Print, without changing anything, the part of the entries below that opens with the very first line and closes with the line containing "sont des éléments nutritifs à épandre une", including both of those lines.

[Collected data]
= Beginning of Section =

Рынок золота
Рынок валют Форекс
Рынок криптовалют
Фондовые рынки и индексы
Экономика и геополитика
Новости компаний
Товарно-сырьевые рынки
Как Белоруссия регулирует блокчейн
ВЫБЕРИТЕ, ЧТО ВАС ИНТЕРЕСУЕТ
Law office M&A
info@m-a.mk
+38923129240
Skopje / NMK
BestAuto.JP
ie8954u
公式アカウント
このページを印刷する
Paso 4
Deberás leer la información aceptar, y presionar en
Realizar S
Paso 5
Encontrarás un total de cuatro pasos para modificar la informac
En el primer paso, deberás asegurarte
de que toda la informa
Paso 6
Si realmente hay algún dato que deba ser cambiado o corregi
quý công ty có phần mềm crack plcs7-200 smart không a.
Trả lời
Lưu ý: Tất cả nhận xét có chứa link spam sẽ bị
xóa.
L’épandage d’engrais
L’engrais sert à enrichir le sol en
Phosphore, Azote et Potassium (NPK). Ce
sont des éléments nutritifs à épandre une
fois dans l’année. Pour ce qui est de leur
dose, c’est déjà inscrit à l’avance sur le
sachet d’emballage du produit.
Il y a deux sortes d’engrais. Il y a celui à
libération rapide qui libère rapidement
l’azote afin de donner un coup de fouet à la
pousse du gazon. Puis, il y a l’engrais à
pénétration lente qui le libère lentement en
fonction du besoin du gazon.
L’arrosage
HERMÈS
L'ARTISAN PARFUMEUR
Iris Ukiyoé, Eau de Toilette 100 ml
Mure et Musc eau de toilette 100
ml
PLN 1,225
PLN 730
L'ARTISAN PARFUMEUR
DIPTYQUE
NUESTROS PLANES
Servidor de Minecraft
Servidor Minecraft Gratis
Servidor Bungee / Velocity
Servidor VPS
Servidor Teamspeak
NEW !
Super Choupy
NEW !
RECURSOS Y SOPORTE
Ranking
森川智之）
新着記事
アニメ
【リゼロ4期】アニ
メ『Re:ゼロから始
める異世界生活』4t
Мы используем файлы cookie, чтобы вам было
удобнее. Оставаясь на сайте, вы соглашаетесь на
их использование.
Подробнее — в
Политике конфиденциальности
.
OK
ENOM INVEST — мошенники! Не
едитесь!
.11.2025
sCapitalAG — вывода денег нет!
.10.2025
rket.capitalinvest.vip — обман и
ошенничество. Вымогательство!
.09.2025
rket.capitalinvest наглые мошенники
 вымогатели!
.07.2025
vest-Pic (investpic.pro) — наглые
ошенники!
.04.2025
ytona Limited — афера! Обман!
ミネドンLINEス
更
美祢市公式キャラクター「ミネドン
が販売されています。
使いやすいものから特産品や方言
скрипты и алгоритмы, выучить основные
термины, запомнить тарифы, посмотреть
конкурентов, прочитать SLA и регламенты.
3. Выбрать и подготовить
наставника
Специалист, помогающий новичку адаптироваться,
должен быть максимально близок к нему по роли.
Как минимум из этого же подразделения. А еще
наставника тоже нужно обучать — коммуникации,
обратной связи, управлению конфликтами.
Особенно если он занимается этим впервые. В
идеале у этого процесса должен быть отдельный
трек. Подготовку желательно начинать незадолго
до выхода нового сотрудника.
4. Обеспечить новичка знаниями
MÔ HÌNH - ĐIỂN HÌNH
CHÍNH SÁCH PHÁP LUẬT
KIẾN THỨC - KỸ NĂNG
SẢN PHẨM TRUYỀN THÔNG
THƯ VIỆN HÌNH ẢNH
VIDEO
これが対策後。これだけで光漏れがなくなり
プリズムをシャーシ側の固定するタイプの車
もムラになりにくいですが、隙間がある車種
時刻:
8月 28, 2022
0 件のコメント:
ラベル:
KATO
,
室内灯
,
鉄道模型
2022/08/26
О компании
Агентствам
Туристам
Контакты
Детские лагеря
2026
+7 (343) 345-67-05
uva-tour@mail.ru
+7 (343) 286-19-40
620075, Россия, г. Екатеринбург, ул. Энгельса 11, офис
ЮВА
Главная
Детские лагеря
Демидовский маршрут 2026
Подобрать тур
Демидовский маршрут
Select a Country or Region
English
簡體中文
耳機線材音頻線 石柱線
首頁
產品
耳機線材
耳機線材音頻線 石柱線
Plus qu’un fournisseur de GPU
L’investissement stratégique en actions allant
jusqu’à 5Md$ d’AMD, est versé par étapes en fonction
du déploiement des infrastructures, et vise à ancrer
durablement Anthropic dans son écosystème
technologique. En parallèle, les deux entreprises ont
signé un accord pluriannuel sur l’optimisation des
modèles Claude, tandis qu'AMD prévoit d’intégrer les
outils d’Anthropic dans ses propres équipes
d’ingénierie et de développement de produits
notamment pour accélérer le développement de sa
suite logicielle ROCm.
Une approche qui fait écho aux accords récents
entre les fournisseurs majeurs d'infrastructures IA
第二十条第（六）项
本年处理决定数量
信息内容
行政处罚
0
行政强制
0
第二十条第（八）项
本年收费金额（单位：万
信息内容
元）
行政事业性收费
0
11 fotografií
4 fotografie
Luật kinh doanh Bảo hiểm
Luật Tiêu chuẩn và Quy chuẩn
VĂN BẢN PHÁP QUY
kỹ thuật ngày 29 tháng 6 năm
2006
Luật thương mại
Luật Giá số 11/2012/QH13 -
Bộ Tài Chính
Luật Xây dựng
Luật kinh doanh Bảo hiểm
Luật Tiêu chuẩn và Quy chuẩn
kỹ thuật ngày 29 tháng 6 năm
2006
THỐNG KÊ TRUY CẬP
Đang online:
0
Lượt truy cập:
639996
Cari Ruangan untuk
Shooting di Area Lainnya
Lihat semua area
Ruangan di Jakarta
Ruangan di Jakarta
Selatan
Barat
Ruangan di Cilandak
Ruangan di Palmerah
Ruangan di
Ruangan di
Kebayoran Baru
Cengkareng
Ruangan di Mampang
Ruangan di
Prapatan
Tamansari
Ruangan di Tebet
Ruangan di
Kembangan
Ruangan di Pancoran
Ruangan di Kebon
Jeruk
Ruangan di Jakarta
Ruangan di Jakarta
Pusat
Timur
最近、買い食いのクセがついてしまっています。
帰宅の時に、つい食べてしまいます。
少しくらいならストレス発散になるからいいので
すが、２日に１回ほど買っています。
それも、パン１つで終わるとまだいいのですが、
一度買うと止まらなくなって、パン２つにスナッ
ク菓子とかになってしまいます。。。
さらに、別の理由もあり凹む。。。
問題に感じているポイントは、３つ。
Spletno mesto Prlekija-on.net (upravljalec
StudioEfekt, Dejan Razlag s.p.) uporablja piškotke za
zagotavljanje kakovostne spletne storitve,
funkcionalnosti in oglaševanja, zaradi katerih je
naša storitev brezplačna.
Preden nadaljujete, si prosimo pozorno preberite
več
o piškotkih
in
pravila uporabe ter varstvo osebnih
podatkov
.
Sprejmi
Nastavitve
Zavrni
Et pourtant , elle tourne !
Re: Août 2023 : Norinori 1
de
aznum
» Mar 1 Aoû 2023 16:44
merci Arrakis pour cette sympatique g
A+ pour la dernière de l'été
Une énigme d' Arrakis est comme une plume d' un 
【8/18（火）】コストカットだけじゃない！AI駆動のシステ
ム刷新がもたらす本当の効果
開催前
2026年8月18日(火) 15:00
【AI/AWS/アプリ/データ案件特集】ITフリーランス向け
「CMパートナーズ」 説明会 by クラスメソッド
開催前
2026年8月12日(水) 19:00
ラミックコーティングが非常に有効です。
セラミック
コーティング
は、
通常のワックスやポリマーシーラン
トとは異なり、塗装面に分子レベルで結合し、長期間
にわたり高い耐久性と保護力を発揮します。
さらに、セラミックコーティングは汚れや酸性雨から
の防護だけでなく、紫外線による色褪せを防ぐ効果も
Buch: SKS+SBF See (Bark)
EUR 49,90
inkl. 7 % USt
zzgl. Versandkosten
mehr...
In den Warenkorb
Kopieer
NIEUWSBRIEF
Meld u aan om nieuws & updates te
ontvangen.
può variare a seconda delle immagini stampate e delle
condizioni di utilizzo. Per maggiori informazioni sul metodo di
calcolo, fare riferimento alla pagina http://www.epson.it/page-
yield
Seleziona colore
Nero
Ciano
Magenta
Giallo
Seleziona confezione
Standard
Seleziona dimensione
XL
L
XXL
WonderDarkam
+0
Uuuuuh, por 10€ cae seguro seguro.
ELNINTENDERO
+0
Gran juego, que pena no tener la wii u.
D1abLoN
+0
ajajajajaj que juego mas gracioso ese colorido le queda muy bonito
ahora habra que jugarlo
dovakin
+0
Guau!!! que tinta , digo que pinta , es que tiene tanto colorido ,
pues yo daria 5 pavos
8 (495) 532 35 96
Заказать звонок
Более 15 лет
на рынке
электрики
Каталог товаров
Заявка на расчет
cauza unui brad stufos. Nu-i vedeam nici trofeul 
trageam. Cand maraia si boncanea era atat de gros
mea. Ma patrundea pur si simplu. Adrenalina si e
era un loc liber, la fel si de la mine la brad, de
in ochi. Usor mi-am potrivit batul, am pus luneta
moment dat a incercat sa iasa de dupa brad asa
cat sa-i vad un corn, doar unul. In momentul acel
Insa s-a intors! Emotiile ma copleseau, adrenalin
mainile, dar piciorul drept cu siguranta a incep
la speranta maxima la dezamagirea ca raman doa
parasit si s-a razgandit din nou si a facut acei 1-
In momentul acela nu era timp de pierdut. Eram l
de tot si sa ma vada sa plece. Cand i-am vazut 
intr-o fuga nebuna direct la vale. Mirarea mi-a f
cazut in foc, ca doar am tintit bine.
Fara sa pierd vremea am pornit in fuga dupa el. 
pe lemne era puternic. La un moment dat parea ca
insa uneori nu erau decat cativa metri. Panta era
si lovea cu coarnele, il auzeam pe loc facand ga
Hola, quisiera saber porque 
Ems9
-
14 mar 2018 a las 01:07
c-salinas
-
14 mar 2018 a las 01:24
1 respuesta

= End of Section =

:: Written answer ::
Рынок золота
Рынок валют Форекс
Рынок криптовалют
Фондовые рынки и индексы
Экономика и геополитика
Новости компаний
Товарно-сырьевые рынки
Как Белоруссия регулирует блокчейн
ВЫБЕРИТЕ, ЧТО ВАС ИНТЕРЕСУЕТ
Law office M&A
info@m-a.mk
+38923129240
Skopje / NMK
BestAuto.JP
ie8954u
公式アカウント
このページを印刷する
Paso 4
Deberás leer la información aceptar, y presionar en
Realizar S
Paso 5
Encontrarás un total de cuatro pasos para modificar la informac
En el primer paso, deberás asegurarte
de que toda la informa
Paso 6
Si realmente hay algún dato que deba ser cambiado o corregi
quý công ty có phần mềm crack plcs7-200 smart không a.
Trả lời
Lưu ý: Tất cả nhận xét có chứa link spam sẽ bị
xóa.
L’épandage d’engrais
L’engrais sert à enrichir le sol en
Phosphore, Azote et Potassium (NPK). Ce
sont des éléments nutritifs à épandre une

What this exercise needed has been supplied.